DIRECTIVE - Match the string "guide" against each line below, and copy every line that matches.

** MATERIAL TO PROCESS follows **

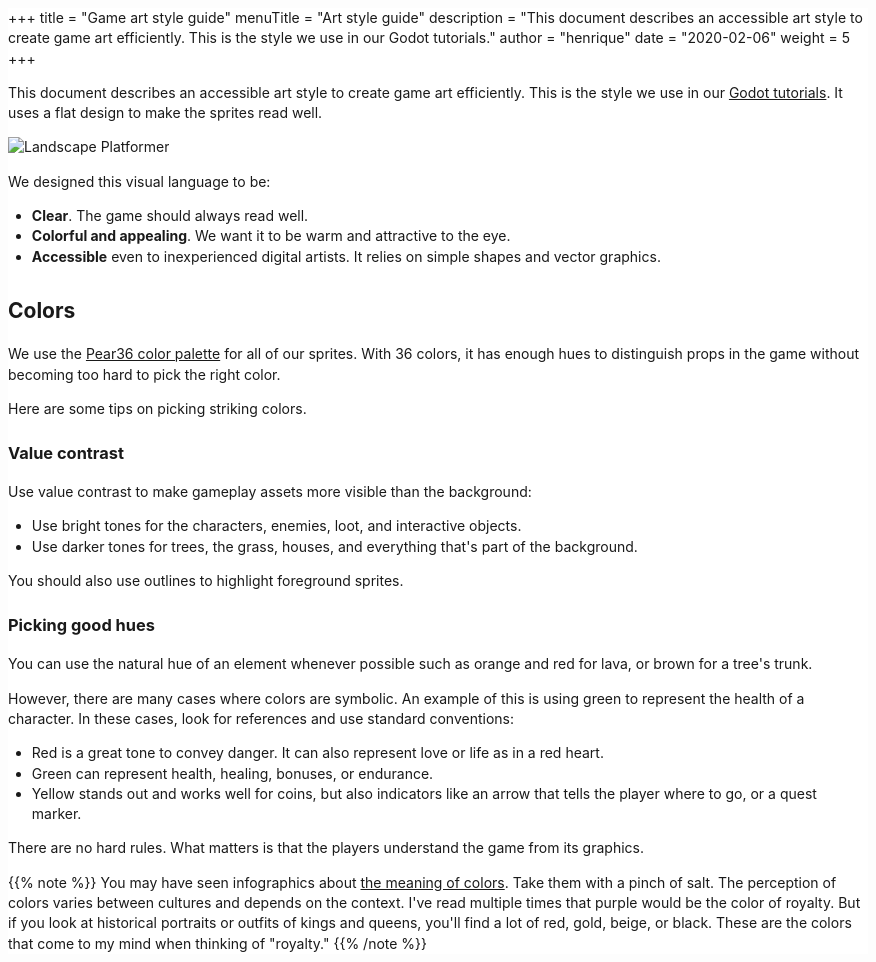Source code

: +++
title = "Game art style guide"
menuTitle = "Art style guide"
description = "This document describes an accessible art style to create game art efficiently. This is the style we use in our Godot tutorials."
author = "henrique"
date = "2020-02-06"
weight = 5
+++

This document describes an accessible art style to create game art efficiently. This is the style we use in our [Godot tutorials](https://youtu.be/Mc13Z2gboEk). It uses a flat design to make the sprites read well.

![Landscape Platformer](samples/landscape-platformer.svg)

We designed this visual language to be:

- **Clear**. The game should always read well.
- **Colorful and appealing**. We want it to be warm and attractive to the eye.
- **Accessible** even to inexperienced digital artists. It relies on simple shapes and vector graphics.

## Colors ##

We use the [Pear36 color palette](https://lospec.com/palette-list/pear36) for all of our sprites. With 36 colors, it has enough hues to distinguish props in the game without becoming too hard to pick the right color.

Here are some tips on picking striking colors.

### Value contrast ###

Use value contrast to make gameplay assets more visible than the background:

- Use bright tones for the characters, enemies, loot, and interactive objects.
- Use darker tones for trees, the grass, houses, and everything that's part of the background.

You should also use outlines to highlight foreground sprites.

### Picking good hues ###

You can use the natural hue of an element whenever possible such as orange and red for lava, or brown for a tree's trunk.

However, there are many cases where colors are symbolic. An example of this is using green to represent the health of a character. In these cases, look for references and use standard conventions:

- Red is a great tone to convey danger. It can also represent love or life as in a red heart.
- Green can represent health, healing, bonuses, or endurance.
- Yellow stands out and works well for coins, but also indicators like an arrow that tells the player where to go, or a quest marker.

There are no hard rules. What matters is that the players understand the game from its graphics.

{{% note %}}
You may have seen infographics about [the meaning of colors](https://www.color-meanings.com/). Take them with a pinch of salt. The perception of colors varies between cultures and depends on the context. I've read multiple times that purple would be the color of royalty. But if you look at historical portraits or outfits of kings and queens, you'll find a lot of red, gold, beige, or black. These are the colors that come to my mind when thinking of "royalty."
{{% /note %}}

** End of MATERIAL TO PROCESS **

FINISHED EXERCISE -
title = "Game art style guide"
menuTitle = "Art style guide"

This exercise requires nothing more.